Capacity Building

Nexus Game // Nexus Simulation at GEF meeting in Gaborone, Botswana

A session of the Nexus Game was held during the 5th Targeted Regional Workshop for Global Environment Facility (GEF) International Waters (IW) Projects in Africa in Gaborone, Botswana. The Nexus Game is a social simulation that exposes players to nexus challenges connected to transboundary water management. This article describes the main findings and take-aways of the Nexus Game participants and how the game raises awareness and understanding for different needs and perspectives.

This article was originally published by IW:Learn and can be accessed here.

By IW:LEARN. The recognition of water-food-energy nexus is essential to human survival and sustainable development. With a rising global population, advancing urbanization and intensive economic growth, the demand for all three is constantly increasing. Moreover, the inevitable interconnections between these domains require a more holistic approach to their management that takes into account potential trade-offs and synergies and ensures that the limited resources are used efficiently and sustainably.

In 2015, the 2030 Agenda for Sustainable Development was adopted to ensure access to drinkable water, food and clean energy to all. However, despite progress over the past years, the fulfilment of the Sustainable Development Goals (SDGs) remains a challenge. A lot of people still don’t have access to safe drinking water, are undernourished or lack access to modern electricity.
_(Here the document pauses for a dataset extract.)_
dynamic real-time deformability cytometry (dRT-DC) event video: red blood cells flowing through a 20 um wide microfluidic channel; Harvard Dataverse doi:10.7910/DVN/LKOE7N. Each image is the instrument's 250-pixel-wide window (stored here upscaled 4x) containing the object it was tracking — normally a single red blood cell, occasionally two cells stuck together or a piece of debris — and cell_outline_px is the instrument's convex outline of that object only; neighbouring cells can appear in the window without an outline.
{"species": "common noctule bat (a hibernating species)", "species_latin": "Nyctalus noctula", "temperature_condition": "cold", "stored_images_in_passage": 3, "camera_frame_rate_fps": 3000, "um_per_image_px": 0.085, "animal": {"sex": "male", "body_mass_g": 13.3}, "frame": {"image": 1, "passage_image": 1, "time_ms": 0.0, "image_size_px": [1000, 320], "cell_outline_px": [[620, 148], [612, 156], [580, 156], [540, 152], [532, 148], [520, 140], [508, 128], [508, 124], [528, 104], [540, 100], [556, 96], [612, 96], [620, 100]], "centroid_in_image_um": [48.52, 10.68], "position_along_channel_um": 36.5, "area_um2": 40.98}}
To address these problems and provide feasible solutions, the 5th Targeted Regional Workshop for Global Environment Facility (GEF) International Waters (IW) Projects in Africa was held in Gaborone from 28 to 31 May 2019. The event was organized by the International Waters Learning Exchange and Resource Network (IW:LEARN) and the Southern African Development Community Groundwater Management Institute (SADC-GMI) and focused on Water-Energy-Food-Ecosystem Nexus, Groundwater Governance, Legal and Institutional Frameworks, Sustainable Financing and Creating Investable Projects, Economic Valuation, and Water Funds.

 

The program was packed with presentations and activities that triggered discussions on how to address the biggest global threats. Challenging as it is, this task called for unique tools. This is why Piotr Magnuszewski from the International Institute for Applied Systems Analysis (IIASA) was invited to lead a session of Nexus Game, developed by the Centre for Systems Solutions (CRS) in collaboration with IIASA and Sustainable Energy for All. The tool is used as part of the Integrated Solutions for Water, Energy, and Land (ISWEL) project led by IIASA in partnership with GEF and the United Nations Industrial Development Organization (UNIDO).
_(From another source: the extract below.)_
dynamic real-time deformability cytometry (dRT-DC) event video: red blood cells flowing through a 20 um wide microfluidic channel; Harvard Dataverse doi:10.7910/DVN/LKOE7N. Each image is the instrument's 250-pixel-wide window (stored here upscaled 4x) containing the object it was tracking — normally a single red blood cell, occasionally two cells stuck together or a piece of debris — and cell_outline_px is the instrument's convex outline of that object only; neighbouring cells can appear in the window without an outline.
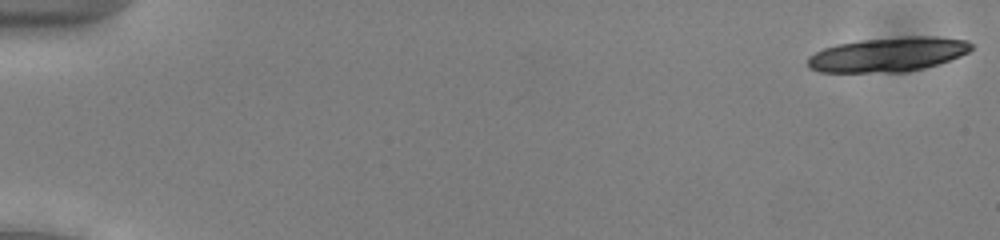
{"species": "common noctule bat (a hibernating species)", "species_latin": "Nyctalus noctula", "temperature_condition": "cold", "stored_images_in_passage": 19, "camera_frame_rate_fps": 3000, "um_per_image_px": 0.085, "animal": {"sex": "male", "body_mass_g": 13.0, "forearm_length_mm": 53.1}, "frame": {"image": 1, "passage_image": 1, "time_ms": 0.0, "image_size_px": [1000, 240], "cell_outline_px": [[972, 48], [968, 52], [960, 56], [924, 68], [904, 72], [820, 72], [808, 68], [808, 56], [824, 48], [836, 44], [860, 40], [912, 36], [936, 36], [968, 40], [972, 44]], "centroid_in_image_um": [75.48, 4.63], "position_along_channel_um": 9.5, "area_um2": 32.77}}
How is it different from other awareness-raising activities? Nexus Game is more a serious game - a social simulation that encourages players to take mock decisions in a simulated world much like ours. It undertakes the topic of water-food-energy nexus but rather than presenting it intraditional formats, the simulation directly exposes participants to arange of nexus challenges connected to transboundary water management (read an article to explore a game-based approach to Nexus).

How did it work in Gaborone? Players took on the roles of an NGO worker, a journalist and key ministries of two fictional riparian countries (they called them Pula and Batwe). From this perspective, they experienced a wide range of complex geographical, political, economic, environmental and social challenges that shaped their mutual relationship and triggered either cooperation or conflict. Watch the video below for more information:

 

A lot of tension between players stemmed from the interdependencies between the two countries. The upstream one had the privilege of controlling the headwaters and deciding on how much water would flow downstream. Also, it was favored by the NGO’s role, who claimed that "most problems need to be solved upstream." His position was strongly criticized by the downstream players, as they claimed that they have to bear the unexpected effects of their neighbors’ decisions (such as e.g. water scarcity or pollution).
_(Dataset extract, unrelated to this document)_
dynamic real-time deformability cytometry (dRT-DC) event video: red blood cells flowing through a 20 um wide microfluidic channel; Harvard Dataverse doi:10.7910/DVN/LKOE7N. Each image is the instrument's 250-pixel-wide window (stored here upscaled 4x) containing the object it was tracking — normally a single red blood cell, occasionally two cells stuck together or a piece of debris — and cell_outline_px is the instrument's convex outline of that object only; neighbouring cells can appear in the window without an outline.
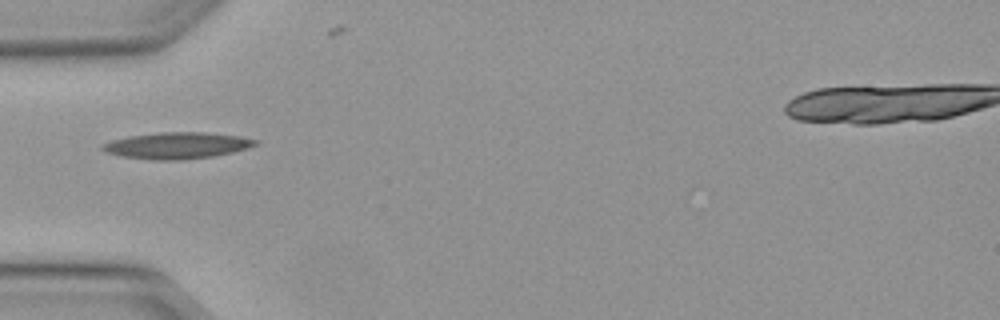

As one of the players suggested, the stormy discussion over the perceived “unfairness” not only revealed the major conflict between African riparian countries but also made it evident that “policy-makers often don’t think about how their decisions impact their neighbors, especially downstream of a shared watercourse.”

The need to balance water use and determine efficient allocations (also for food and energy) was another issue. The session reminded players that progress comes at a cost and while they may do their best to ensure their nations’ prosperity, increased food or energy production leads to pollution, which in turn, negatively affects wetland ecosystems and freshwater availability. 

Most importantly, the Nexus Game revealed that policy-making is much messier than one might think. Faced by time pressure, incomplete knowledge or personal bias, players often make irrational decisions and have to cope with their negative impacts.  

All in all, Nexus Game offered a lively, transforming experience and made players understand that cooperation is the only way to ensure us a safe future.

“The simulation helps understand the benefits of collaboration, both inter-sectoral and transboundary. It also highlights the need for joint planning and mobilization of funds to address the challenges faced by affected countries,"

said one of the players.

Nexus Game is just one of the many social simulations developed by CRS, click here for the game catalogue. Each of them is different, including both board-games and computer simulations, but bound by the common mission - to raise awareness. Whether it is awareness of the SDGs, of climate change, of a need for energy transition or community resilience. The goal of these games is also to help us jointly address the big global challenges we are dealing with today.